During the summer months in north India, an occasional thunderstorm and rainfall may provide some respite from the intense heat. However, on the intervening night of May 2-3, 2018, a ferocious thunderstorm left a trail of death and destruction over large parts of this region. It claimed 150 lives and injured 365 persons. Uttar Pradesh and Rajasthan were the most affected with maximum damage reported from Agra.

In its bulletin on April 30, 2018, India Meteorological Department (IMD) predicted severe thunderstorm activity in the next three-four days. Short-range forecast, which provides weather outlook for the next three days, predicts a probability of thunderstorms over a wide area. As it can hint at the intensity but can’t predict exact time and location, the bulletin did not point to Uttar Pradesh and Rajasthan.
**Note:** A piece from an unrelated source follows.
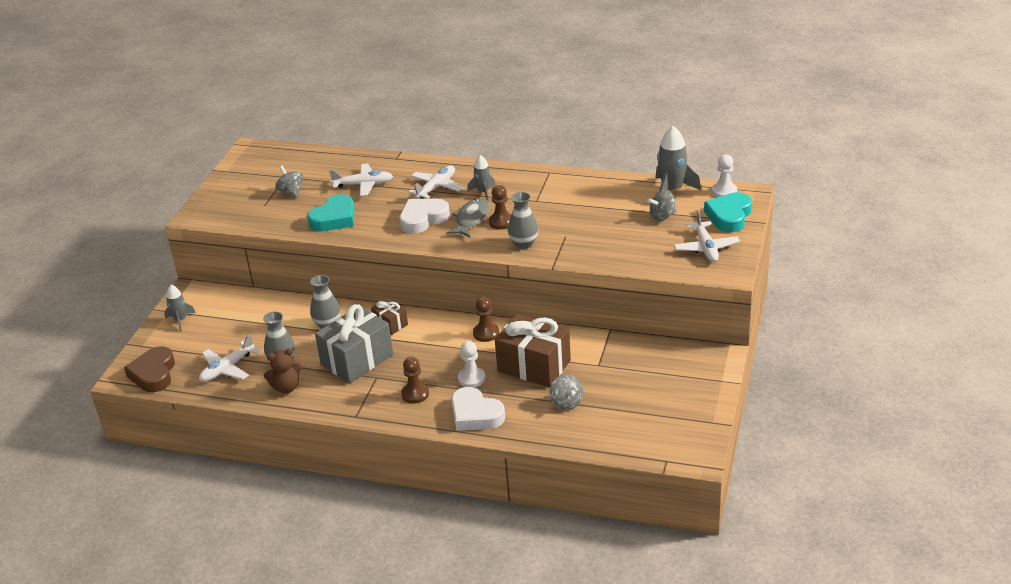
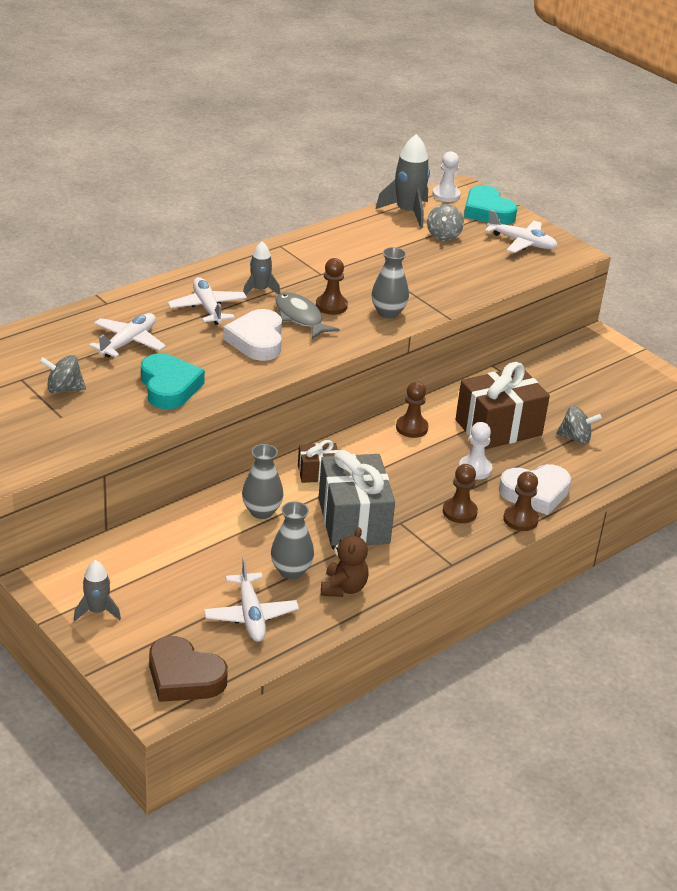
camera: 60 degrees left, 0 degrees up
(436, 422) = (520, 519): none -> brown pawn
“Thunderstorms cannot be predicted well in advance as they are very localised weather events and have an average lifecycle of about half to three hours,” said Dr. M. Mohapatra. Specific district-level warnings were issued once the time and location of the thunderstorm was accurately predicted in nowcasting, which gives updates for weather conditions likely to develop in the next three hours using radars, he added.

Despite the prediction and the warning, the thunderstorm turned lethal. Did we leave a gap? "The intensity of the thunderstorms on May 2, 2018, was unusually high. As the storm struck during the night; people were asleep when kuccha houses and tin sheds collapsed leading to deaths and injuries," said Ms.Ajana, Review Office, Uttar Pradesh.

Meanwhile, the IMD, in its forecast on May 3, 2018, predicted more thunderstorms accompanied with squall in various regions in the days to come. There was no time to lose. The National Disaster Management Authority (NDMA) called a meeting of all stakeholders on May 4, 2018, to review the situation, enhance preparedness and ensure timely dissemination of early warnings. It was decided that IMD would share localised and specific warnings with the States, which would then be widely disseminated using various modes of communication such as SMSes, radio, Television and social media. The wide communication network of Doordarshan and All India Radio (AIR) would broadcast the warning messages within 15 minutes along with advisories to help people brace for the freak weather event.

NDMA also circulated simple Do's and Don'ts to follow before, during and after a thunderstorm/dust storms to the States. These were further converted into local languages and widely circulated among the public for greater awareness.

These efforts paid well when a dust storm hit the National Capital on May 7 and another bout of severe thunderstorms in various States on May 13, 2018. The IMD predicted the events right, the State Government acted on the warnings and people themselves took measures to ensure their safety. Despite the severity of the incident on May 13, 2018, the number of deaths and injuries were reduced by almost half.

NDMA again reviewed early warning and preparedness measures in two meetings on May 11 and May 14, 2018.

Collaborative efforts by NDMA, IMD, State Governments, Doordarshan, All India Radio (AIR) and other stakeholders have improved our preparedness, warning and response mechanisms to thunderstorms and dust storms.